From: James Higgins (jameshiggins@earthlink.net)
Date: Thu Jun 27 2002 - 17:12:14 MDT


At 06:11 PM 6/27/2002 -0400, Eliezer S. Yudknowsky wrote:
>Smigrodzki, Rafal wrote:
>>The AI will have a very complex network of hierarchical goals, as well as
>>Bayesian priors, being adjusted to function in a complex environment with
>>uncertain information. Don't you think that there might be a pervasive
>>change, an accumulation of small biases towards violent solutions?
>
>Sure, when the AI is young. When the AI grows up I would expect it to
>rerun the programmers perceived considerations involved in their moral
>decisions, come to the conclusion that violent solutions were not as
>desirable as it was told (assuming the "honorable soldiers" are not
>actually correct!), models its own growth for biases that could have been
>introduced, and washes out the biases. Of course a Friendly AI has to be
>able to do this once it grows up! It's not just a military question!
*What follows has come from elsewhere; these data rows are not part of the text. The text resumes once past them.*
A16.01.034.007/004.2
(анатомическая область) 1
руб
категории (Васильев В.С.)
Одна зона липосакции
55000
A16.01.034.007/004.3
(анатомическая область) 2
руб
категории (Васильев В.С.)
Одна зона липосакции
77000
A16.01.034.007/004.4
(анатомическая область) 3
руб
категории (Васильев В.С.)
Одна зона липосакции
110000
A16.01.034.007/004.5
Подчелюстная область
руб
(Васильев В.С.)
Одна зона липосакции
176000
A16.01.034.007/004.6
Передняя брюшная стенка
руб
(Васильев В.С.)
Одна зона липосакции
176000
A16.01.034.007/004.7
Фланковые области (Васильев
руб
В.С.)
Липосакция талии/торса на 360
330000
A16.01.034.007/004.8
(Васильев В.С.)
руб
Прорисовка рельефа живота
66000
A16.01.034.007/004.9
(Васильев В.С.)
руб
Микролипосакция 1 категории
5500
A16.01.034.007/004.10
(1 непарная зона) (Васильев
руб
But, why must it do this? I'm assuming that the military organization who
created such an AI would consider this counter productive and, as such,
attempt to not implement this portion of the system. I'm not claiming this
is wise, practical, possible or any such thing - only a likely action on
their part. Which is the root reason why I think such organizations and
Friendly AI are mutually exclusive.

>>As you later say, the growing up of the infant AI might be unfavorably
>>affected, in the distant analogy to the detrimental effects of early
>>childhood emotional trauma in humans.
>
>This is an appealing analogy which happens to be, as best I can tell,
>completely wrong.

Which part? Are you saying that humans don't experience detrimental
effects later in life related to early childhood emotional trauma, or that
this is not applicable to AI. If the later please explain why.